Sorry about the worms, Lynn Bodini! We’ve been through that as well, and last week our 10 yr. old girl was diagnosed with feline asthma. Which just goes to show you that even if you stay inside all the time, the Dallas ozone layer is brutal.
I once has a cat so blonde she fell off the same window sill every day!
Also I had a cat who was declawed (came to me that way) who would start at one end of the house and run flat out to the kitty condo tree (floor to ceiling) and run up the tree, He made it to the shelf about half the time. On the times he didn’t, he’d do a back flip and land on the floor like it was what he meant to do all along.
It’s believed that the Stegosaurus’ brain was roughly the size of a walnut. So if you think about it, our cats would have been, like, the Einsteins of the Jurassic, what with the brain/body ratio and all that.
Had a mog that decided to jump onto the gas cooker - furry face right over a lit ring, I knocked her off 'cos she froze with surprise/fear/stupidity. Nasty singed cat smell but only damage was amusing curled-up wiskers - also saw a cat on TV that had jumped into a heated pan of it’s owners leg-wax and therefore needed to be shaved (there’s a lame pussy joke to be made somewhere in that).
Maybe the creationist loonies are right - how have cats survived evolution? If cats can’t get out of trees without the help of firemen,(who have only been around a few hundred years,tops,) did trees used to be full of little kitty corpses?
Capt B Phart–I have a cat who once, as I was taking a King Ranch casserole out of the oven, hopped onto the 450 degree oven door, started squalling like a banshee, ran across the oven door, realized that there was a wall on that side preventing her from jumping off, and ran back across the door. The whole time I was holding this really hot casserole in shock, not really believing that my cat had just jumped into the oven. She burned every one of her little paw pads, and still (2 years later) winces every time she jumps off of a table or something.
The other one threw up every day for about six months.

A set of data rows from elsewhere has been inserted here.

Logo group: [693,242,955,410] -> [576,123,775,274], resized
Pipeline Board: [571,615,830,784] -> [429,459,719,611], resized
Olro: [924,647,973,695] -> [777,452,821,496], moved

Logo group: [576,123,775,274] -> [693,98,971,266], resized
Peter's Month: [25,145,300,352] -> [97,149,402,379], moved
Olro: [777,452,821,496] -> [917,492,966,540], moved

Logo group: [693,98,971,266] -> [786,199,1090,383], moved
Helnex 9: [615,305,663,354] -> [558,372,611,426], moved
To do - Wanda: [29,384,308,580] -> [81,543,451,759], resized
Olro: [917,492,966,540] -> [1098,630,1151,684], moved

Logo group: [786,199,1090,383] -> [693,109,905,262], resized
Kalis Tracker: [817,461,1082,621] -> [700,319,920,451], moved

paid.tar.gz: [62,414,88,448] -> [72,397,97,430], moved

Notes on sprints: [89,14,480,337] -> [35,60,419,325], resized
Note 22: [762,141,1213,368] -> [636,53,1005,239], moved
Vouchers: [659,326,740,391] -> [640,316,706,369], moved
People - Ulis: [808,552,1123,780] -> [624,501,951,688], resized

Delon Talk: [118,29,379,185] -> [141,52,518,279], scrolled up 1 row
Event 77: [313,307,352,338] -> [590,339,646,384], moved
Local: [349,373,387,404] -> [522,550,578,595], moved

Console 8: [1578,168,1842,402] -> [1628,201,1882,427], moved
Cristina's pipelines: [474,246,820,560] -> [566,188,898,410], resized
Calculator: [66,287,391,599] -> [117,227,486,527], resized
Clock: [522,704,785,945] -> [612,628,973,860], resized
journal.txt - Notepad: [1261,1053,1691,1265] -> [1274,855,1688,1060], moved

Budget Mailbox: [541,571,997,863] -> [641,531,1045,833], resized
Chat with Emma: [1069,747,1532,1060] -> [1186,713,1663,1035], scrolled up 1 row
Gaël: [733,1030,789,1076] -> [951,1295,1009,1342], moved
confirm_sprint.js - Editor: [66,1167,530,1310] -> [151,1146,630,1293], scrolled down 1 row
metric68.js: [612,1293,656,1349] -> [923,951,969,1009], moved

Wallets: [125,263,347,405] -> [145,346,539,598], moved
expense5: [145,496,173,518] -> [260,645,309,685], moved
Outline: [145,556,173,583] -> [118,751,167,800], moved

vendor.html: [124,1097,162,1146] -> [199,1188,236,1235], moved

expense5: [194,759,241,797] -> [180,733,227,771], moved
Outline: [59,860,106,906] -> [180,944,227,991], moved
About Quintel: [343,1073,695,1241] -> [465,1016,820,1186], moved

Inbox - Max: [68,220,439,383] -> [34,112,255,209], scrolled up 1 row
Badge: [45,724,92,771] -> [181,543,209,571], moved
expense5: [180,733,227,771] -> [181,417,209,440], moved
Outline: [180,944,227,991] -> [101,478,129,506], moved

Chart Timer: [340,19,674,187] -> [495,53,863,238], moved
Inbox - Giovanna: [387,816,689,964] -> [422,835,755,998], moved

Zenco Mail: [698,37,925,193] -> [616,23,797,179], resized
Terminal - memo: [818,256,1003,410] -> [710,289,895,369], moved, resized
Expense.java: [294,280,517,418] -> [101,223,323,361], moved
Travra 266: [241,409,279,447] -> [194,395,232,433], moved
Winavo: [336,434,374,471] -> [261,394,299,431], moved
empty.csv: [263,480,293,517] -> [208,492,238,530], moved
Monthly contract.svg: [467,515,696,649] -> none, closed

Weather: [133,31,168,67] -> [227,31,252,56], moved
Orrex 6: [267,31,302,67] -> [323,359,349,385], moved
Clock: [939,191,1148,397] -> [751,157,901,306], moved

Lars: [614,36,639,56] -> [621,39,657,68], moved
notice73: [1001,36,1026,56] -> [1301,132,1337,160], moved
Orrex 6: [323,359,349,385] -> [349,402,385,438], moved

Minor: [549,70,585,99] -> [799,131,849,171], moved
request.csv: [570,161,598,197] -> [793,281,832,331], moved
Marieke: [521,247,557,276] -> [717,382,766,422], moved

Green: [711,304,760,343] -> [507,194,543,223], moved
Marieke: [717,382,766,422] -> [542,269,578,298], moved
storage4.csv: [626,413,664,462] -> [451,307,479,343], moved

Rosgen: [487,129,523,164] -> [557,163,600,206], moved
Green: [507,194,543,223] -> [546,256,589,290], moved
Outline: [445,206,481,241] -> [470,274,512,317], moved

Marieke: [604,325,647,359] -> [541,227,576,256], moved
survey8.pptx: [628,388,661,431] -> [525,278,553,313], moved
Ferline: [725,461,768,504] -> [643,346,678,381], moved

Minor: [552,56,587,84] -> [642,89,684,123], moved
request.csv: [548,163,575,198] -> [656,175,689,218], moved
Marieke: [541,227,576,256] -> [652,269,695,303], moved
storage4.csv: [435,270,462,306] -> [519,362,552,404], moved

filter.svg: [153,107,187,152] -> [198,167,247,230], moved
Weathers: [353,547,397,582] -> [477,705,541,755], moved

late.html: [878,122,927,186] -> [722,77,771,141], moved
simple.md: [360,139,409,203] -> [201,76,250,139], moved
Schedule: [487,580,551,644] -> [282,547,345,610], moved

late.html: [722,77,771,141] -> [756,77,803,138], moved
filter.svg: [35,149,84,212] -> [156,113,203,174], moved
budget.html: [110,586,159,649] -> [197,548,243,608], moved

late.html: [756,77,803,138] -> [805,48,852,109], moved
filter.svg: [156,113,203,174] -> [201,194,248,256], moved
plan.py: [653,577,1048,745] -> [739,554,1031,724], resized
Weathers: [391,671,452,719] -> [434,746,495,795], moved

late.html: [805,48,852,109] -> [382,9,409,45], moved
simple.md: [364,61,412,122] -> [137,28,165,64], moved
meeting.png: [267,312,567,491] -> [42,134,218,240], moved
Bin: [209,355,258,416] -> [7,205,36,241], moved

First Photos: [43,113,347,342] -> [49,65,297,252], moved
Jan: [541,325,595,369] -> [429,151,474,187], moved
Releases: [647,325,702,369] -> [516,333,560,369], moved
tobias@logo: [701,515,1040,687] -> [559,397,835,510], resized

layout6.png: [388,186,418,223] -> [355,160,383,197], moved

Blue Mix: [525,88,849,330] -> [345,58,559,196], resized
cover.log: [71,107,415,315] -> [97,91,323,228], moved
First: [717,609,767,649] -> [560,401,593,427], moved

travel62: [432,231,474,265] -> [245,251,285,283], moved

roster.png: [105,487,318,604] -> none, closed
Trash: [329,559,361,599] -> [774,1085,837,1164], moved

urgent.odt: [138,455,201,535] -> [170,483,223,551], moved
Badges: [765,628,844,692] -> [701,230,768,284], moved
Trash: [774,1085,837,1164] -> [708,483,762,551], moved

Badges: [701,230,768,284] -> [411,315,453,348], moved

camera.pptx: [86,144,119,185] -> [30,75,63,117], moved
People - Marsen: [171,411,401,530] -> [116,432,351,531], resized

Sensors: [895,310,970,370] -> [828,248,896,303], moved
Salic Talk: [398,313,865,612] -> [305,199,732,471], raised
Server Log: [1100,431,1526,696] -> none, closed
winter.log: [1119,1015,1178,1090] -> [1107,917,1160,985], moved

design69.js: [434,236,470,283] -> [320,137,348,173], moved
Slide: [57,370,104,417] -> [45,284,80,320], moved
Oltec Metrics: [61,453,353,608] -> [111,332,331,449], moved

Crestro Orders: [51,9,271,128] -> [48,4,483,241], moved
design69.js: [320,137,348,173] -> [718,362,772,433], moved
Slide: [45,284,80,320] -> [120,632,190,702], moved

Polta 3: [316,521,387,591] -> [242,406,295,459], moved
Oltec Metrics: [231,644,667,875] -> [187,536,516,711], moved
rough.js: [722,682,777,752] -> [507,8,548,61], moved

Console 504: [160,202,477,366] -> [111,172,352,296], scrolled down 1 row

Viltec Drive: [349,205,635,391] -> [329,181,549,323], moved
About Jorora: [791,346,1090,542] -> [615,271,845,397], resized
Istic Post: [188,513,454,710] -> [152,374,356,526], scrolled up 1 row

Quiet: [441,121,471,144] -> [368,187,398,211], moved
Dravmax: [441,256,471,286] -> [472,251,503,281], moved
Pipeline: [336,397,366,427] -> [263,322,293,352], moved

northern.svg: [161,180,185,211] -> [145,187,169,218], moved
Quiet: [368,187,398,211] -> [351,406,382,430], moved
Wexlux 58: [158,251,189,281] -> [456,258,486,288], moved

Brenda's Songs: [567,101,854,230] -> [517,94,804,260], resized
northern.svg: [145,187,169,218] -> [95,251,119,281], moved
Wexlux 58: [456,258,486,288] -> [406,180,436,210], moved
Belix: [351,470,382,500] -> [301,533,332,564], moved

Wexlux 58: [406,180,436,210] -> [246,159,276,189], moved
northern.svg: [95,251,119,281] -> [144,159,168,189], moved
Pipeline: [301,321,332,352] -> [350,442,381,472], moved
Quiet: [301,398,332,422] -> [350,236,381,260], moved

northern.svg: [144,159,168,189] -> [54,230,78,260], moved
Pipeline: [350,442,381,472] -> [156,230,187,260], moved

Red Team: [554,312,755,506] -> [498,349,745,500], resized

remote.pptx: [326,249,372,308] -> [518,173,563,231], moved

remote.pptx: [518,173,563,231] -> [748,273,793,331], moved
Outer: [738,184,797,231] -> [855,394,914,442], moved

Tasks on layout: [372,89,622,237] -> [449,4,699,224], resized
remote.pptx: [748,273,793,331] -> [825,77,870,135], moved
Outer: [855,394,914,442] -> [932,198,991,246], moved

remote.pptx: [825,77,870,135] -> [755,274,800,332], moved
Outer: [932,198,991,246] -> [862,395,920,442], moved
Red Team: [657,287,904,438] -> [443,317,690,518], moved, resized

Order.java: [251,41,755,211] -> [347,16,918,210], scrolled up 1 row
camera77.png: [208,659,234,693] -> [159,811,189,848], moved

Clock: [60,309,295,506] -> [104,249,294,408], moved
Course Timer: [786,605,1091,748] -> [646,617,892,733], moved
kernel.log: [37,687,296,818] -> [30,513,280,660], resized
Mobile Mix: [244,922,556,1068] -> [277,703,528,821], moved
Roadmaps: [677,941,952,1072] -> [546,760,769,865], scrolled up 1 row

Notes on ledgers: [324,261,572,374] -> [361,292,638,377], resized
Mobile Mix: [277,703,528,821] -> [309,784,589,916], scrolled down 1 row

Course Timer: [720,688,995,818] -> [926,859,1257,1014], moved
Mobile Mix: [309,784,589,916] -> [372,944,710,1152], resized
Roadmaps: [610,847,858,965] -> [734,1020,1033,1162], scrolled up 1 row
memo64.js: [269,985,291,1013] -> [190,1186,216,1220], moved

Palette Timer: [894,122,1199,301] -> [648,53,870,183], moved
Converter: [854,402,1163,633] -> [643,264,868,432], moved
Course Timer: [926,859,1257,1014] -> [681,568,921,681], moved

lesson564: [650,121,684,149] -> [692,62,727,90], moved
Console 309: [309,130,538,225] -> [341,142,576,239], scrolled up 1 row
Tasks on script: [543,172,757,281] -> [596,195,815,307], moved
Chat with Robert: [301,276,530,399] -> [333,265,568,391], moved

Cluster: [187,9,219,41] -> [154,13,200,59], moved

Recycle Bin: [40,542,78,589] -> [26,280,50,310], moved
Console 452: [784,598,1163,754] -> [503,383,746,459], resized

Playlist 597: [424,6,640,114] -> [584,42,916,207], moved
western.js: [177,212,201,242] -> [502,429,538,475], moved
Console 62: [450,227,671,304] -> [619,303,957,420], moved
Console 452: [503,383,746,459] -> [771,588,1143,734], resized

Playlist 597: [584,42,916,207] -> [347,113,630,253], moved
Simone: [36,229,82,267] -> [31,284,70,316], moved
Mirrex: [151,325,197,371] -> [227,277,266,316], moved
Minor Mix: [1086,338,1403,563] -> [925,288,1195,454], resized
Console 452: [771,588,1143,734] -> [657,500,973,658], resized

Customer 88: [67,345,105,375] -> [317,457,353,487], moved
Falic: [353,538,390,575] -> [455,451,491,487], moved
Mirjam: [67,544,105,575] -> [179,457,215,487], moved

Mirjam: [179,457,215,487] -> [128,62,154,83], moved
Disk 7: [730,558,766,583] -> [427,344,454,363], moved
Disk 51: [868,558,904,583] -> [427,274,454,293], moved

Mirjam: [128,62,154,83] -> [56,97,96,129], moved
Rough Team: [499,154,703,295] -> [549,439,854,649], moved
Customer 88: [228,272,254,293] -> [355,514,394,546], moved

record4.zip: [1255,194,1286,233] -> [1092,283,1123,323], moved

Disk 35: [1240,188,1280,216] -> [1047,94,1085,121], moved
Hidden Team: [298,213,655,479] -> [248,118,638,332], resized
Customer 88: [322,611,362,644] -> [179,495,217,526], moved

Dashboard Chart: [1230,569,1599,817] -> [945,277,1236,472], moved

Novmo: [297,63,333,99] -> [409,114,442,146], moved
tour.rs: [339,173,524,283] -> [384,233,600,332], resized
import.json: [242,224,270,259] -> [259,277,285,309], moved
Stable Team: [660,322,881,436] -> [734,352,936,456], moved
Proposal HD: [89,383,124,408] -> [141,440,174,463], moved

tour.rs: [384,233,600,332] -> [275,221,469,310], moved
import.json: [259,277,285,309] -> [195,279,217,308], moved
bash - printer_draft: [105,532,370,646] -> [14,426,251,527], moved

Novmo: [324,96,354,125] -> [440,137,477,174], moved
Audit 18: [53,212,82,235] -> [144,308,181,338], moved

After testing for food allergies, changing her diet, and finally breaking down and paying several hundred dollars to run elaborate tests at the vet to figure out what the heck was wrong with her (she looked like a skeleton, she’d lost so much weight), The vet noticed while cleaning out her litterbox that she’d been eating Christmas ribbon. Yes, Christmas ribbon. And who knows what else. I’m really careful what I leave lying around now, and if anything small goes missing, I’m terrified that Scout has eaten it.
It’s a good thing they’re both spayed, because I don’t think either one of them should breed.
Had to pull the orange plastic tie thing that gets included with some bin-bags out of the same cat - about 1/3 was sticking out of her arse (trans: ass) neither of us enjoyed that one
Dread Pirate Jimbo’s cat, Maxie, managed to get herself trapped head-down in a small vertical crawlspace between the stereo and the wall when she was a youngster. Seems she managed to get herself slid down into the tight space, then found she couldn’t turn around or get herself back out again. Kitten curiosity, man. It’s a miracle any cats survive to adulthood.
We had a Siamese cat that enjoyed the long central hallway in our house. If all doors were open, she would run no one end of the house and up the curtains (all windows on that end of the house, to catch the breeze) then back down, full speed down the hall, into the bodroom at the other end of the house, across the bed and up the curtains on THAT end.
She would run from end to end, repeatedly. Hours on end.
There was a door to that room from the back yard, and Dad came in from mowing the back half of our three acre lot, whipped off his shirt and streched out on the bed. The large Siamese saw him and tried to stop. However, she ended up skidding across his back. There were bloody paw prints on the curtains, and the cat wouldn’t come down off the corniceboard for four hours.